In some districts of Maharashtra, tehsil level milk producers unions have worked successfully. The actual
organizational structure should only take into account, the special regional and other local factories affecting the
growth of the co- operatives, ownership of the dairies, price control on milk and milk products etc.
Fishery co-operatives
Fisheries co-operatives are the organization of fishermen formed with specific purpose of improving their
economic conditions through improved collection, rationalization of the distribution system and stabilization of
prices. In other words, such co-operatives render comprehensive economic assistance to the vast unorganized
community of fishermen who have long been exploited by the middlemen and traders.
Functions :
• They undertake grading, preservation, storage, trans port and processing of fish and thereby ensure them
a reasonable margin of profit to the fishermen.
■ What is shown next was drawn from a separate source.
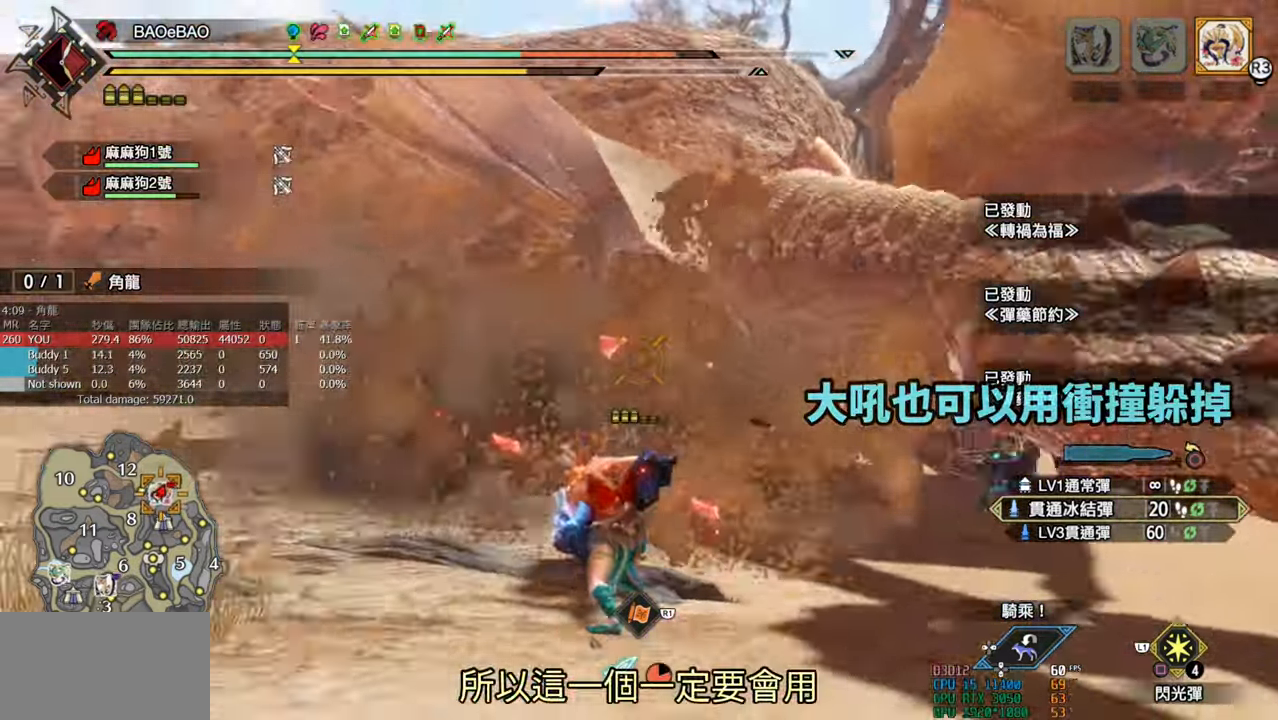
{"buttons": ["CIRCLE", "TRIANGLE", "L2"], "left_stick": "up", "right_stick": "center", "events": [[200, "right_stick", "right"], [217, "left_stick", "down"], [367, "right_stick", "center"], [383, "left_stick", "up"], [433, "CIRCLE", "down"], [450, "TRIANGLE", "down"]]}
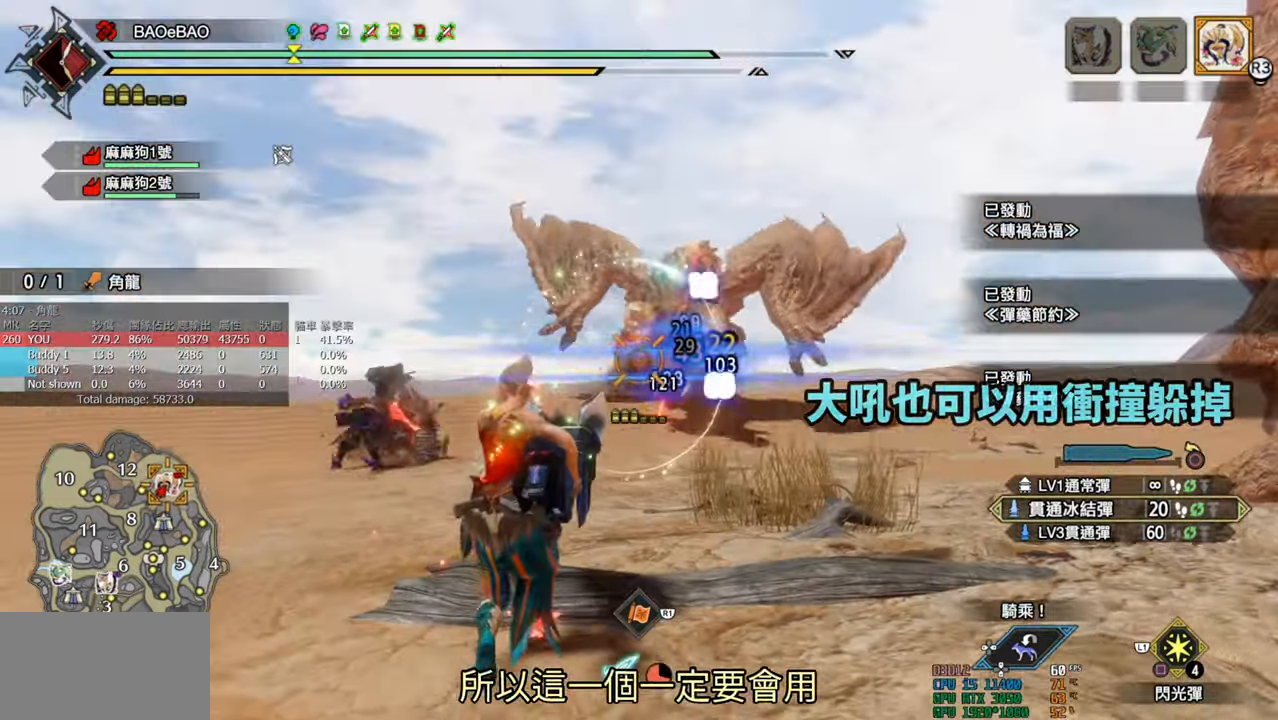
{"buttons": ["L2"], "left_stick": "up", "right_stick": "center", "events": [[250, "TRIANGLE", "up"], [300, "CIRCLE", "up"]]}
• They also supply necessary inputs like nets, ropes, oil and other requirements to the members on
economical terms so that the capacity of the fishermen to secure larger catches IS Improved.
• They may also regulate fish markets where fair prices could be through action and regulation of
marketing and long -term contracts with organized buying institutions.
Though the main and central objectives of a fisher men's co-operative is considered to be the production
catching and marketing of fish, it was noticed that many of these co-operatives have diversified their operations
and have taken up a variety of connected and ancillary activities.
These activities are broadly classified as under.
1. Supply of fishing requirements such as nylon yarn nets and gears, coal tar and paints, spare parts of
vessels, floats, engine oil and lubricants etc.
2. Construction and repair of boats and its subsequent sale to members and/or sometimes to others.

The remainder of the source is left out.